11 July 2013
New soil management guidelines to help NSW sugarcane growers manage costs and farm more sustainably
BSES Limited (BSES) and the NSW Sugar Mill Co-operative Limited (NSW Sugar) have launched a booklet entitled Soil-Specific Nutrient Management Guidelines for Sugarcane Production in New South Wales.
The booklet combines the SIX EASY STEPS program – a nutrient management package that seeks to improve on-farm productivity, profitability and sustainability – with unique aspects of growing cane in NSW to produce nutrient management guidelines specific to the soils of the three cane-growing districts.

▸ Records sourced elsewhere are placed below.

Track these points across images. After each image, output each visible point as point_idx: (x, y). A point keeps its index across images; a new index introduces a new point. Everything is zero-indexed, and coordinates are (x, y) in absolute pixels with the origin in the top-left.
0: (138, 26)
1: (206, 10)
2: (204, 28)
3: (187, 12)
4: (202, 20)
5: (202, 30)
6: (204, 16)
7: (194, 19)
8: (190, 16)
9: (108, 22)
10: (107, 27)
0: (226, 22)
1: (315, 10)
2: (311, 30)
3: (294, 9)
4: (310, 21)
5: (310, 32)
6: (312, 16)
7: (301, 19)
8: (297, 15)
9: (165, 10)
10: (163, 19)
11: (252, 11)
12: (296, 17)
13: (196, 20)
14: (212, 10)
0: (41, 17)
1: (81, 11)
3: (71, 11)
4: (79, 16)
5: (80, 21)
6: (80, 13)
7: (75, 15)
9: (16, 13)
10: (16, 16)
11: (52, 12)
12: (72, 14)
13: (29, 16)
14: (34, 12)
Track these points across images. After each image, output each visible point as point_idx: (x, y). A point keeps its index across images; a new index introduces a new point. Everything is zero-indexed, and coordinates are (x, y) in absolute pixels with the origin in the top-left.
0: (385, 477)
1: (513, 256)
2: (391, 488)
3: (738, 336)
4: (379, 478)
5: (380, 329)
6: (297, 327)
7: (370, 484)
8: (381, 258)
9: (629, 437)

John Panitz, Principal Technician Nutrient Management, BSES said that the guide – funded through the Australian Government’s Caring for Our Country program – can help local growers improve their knowledge of the different soil types on their farms and make better-informed farming practice decisions.
“On-farm nutrient management should be based on a sound understanding of soils.

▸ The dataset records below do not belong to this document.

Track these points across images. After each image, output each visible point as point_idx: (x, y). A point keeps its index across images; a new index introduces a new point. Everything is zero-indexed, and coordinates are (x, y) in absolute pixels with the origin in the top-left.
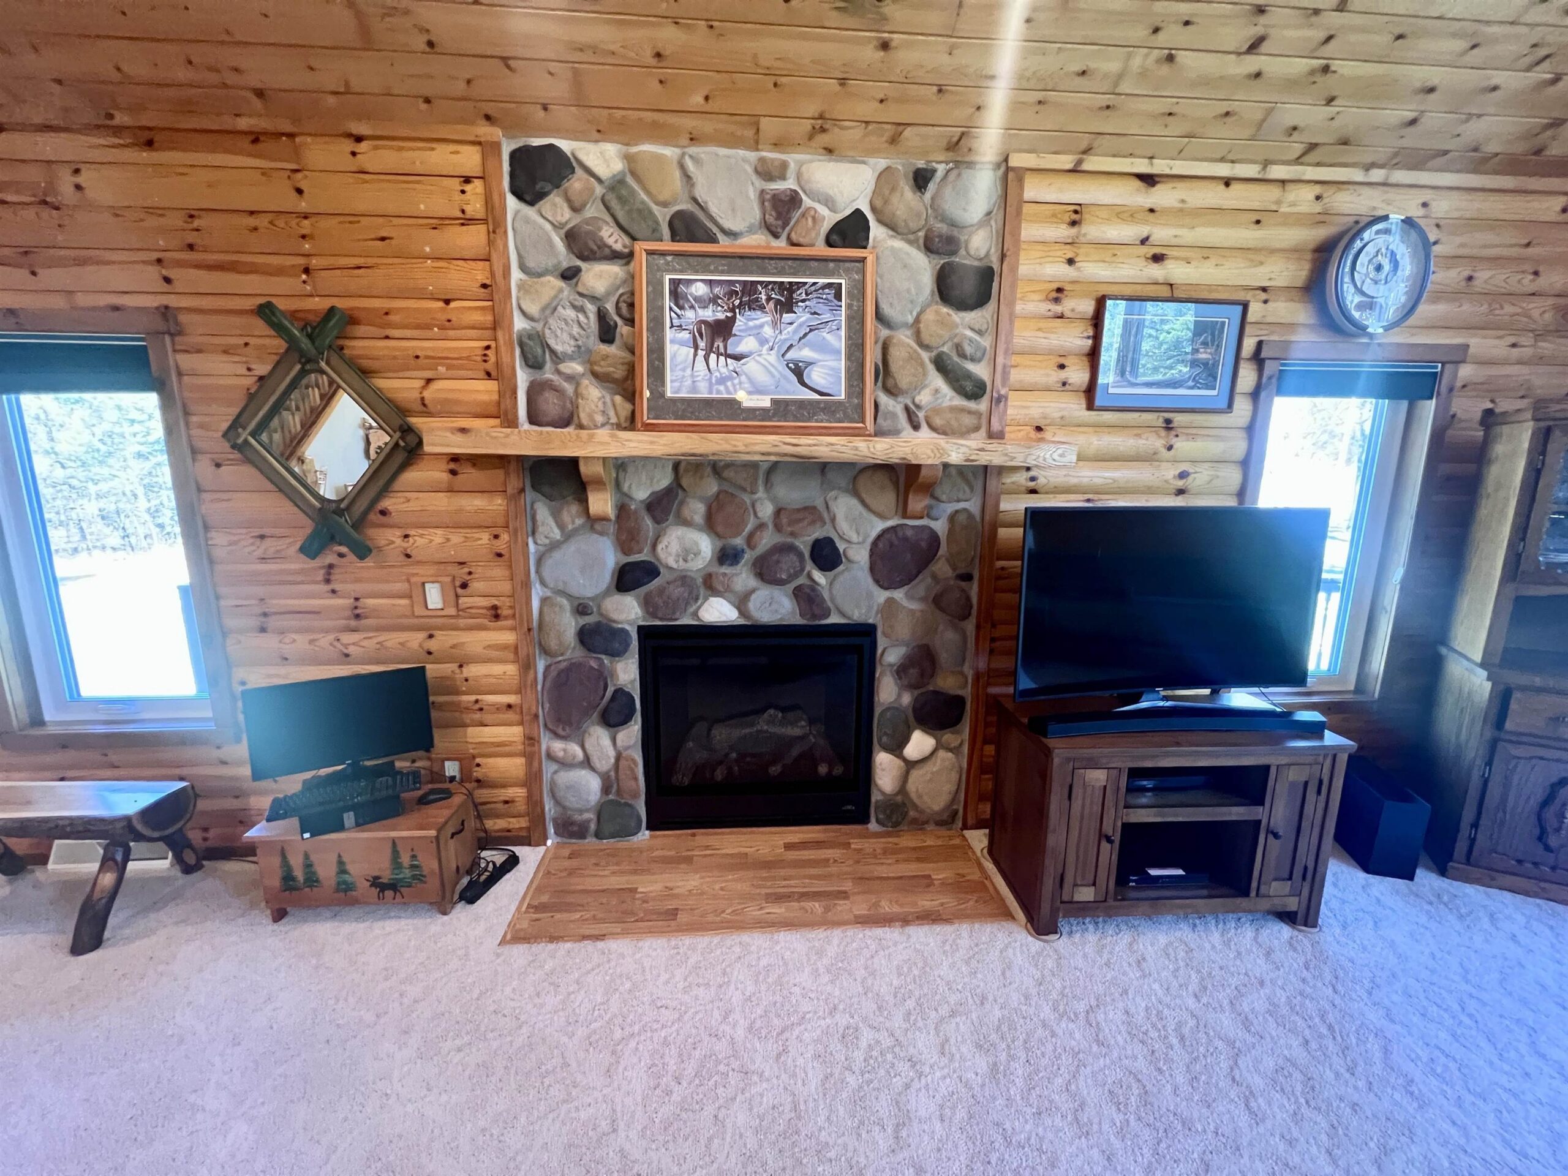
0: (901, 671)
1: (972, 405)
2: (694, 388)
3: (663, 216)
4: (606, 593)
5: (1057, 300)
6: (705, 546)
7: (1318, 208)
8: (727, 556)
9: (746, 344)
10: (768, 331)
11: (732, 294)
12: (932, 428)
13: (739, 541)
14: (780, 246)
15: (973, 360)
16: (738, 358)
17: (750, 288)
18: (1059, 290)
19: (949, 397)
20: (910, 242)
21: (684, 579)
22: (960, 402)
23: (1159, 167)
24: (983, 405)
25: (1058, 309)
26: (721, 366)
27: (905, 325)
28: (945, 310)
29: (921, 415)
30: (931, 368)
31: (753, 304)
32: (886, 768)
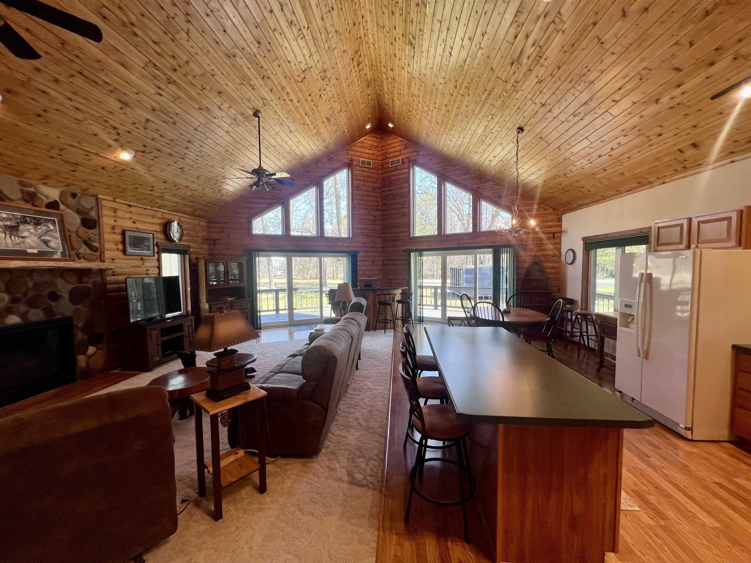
1: (94, 253)
2: (7, 246)
5: (113, 229)
6: (6, 298)
7: (162, 216)
8: (14, 300)
9: (25, 234)
10: (32, 230)
11: (17, 218)
12: (85, 259)
13: (19, 295)
14: (30, 206)
15: (94, 242)
16: (22, 237)
17: (23, 217)
18: (113, 227)
19: (88, 251)
20: (73, 211)
22: (90, 252)
23: (132, 204)
24: (98, 253)
25: (114, 231)
26: (16, 240)
27: (74, 232)
28: (85, 229)
29: (81, 255)
30: (82, 243)
31: (25, 222)
32: (81, 360)
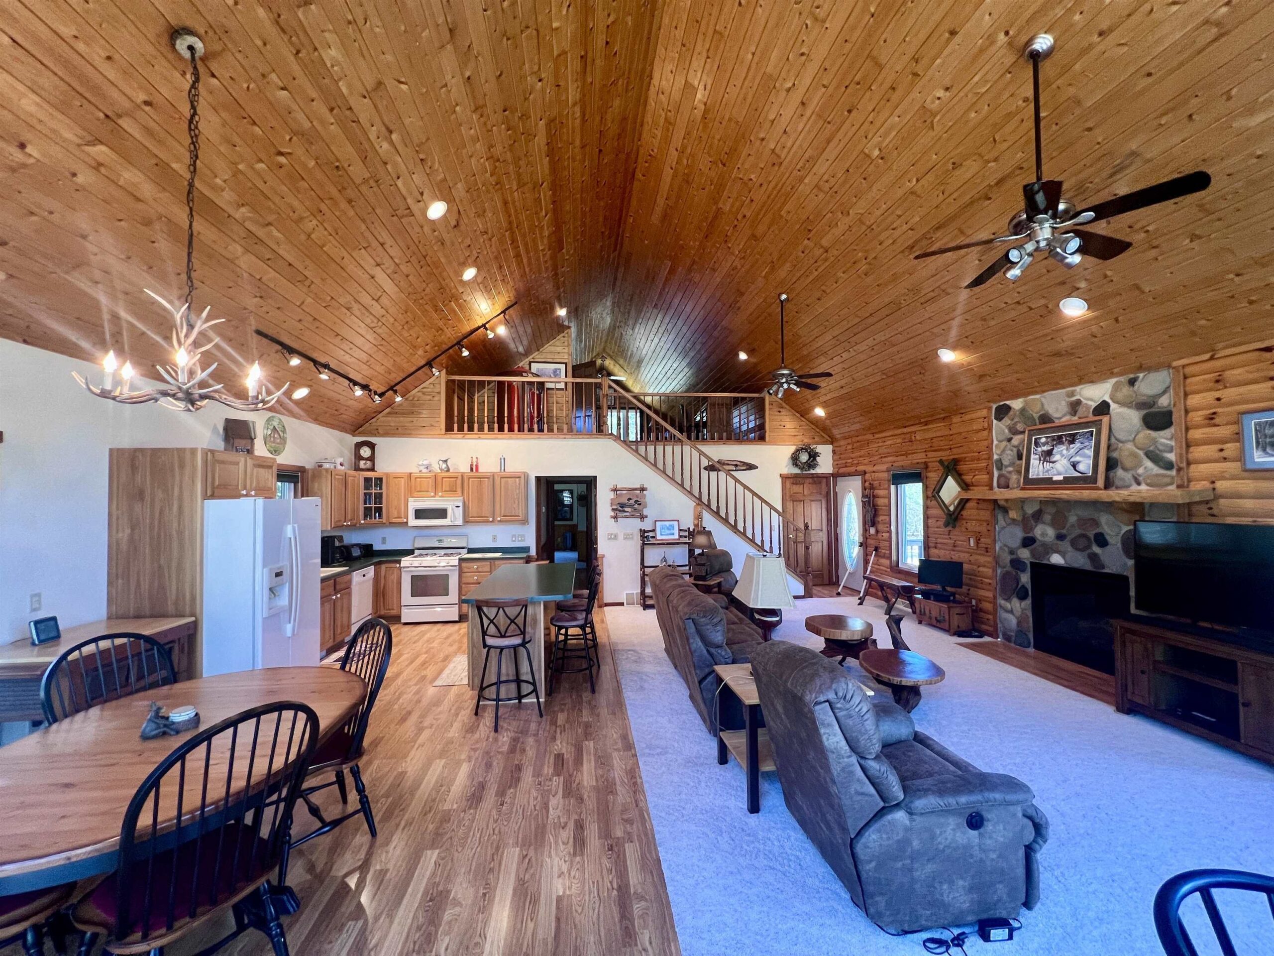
2: (1038, 475)
3: (1036, 416)
4: (1019, 548)
5: (1214, 418)
6: (1051, 533)
8: (1060, 537)
9: (1056, 457)
10: (1065, 452)
11: (1054, 440)
12: (1148, 484)
13: (1064, 531)
14: (1075, 419)
15: (1167, 451)
16: (1053, 462)
17: (1060, 437)
18: (1213, 413)
20: (1129, 408)
21: (1044, 545)
22: (1161, 471)
24: (1174, 472)
26: (1047, 466)
27: (1129, 441)
28: (1149, 432)
29: (1141, 479)
30: (1144, 457)
31: (1061, 443)
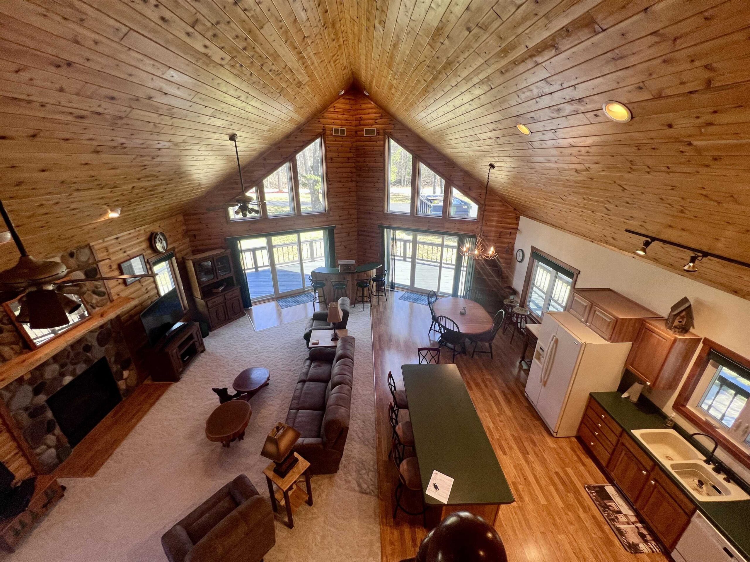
0: (116, 362)
1: (104, 297)
4: (33, 399)
6: (57, 367)
7: (145, 232)
8: (63, 365)
12: (98, 307)
15: (100, 288)
18: (110, 266)
19: (98, 298)
21: (54, 379)
23: (118, 235)
24: (106, 296)
25: (112, 269)
29: (95, 305)
30: (92, 294)
32: (122, 384)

“Soil type influences decisions on which variety to plant and how much fertiliser to apply. It also has an impact on the choice of tillage practices, planting techniques, drainage and harvest schedule,” said Mr Panitz.
“A good understanding of the different soil types, including their appearance and occurrence in a landscape can help growers farm more precisely.”
Mr Rick Beattie, Manager Agriculture Services, NSW Sugar said that the guidelines also provide a more exact way of managing fertiliser inputs than the traditional one-size-fits-all approach.
“There is a real need to reduce production costs due to the escalating costs of fertiliser. Continued environmental challenges have also made responsible soil and nutrient management more important to growers,” said Mr Beattie.
“The guidelines not only seek to maintain or improve crop yields and soil fertility, but they also provide real opportunities for cost reductions. Importantly they can minimise possible off-site nutrient movement.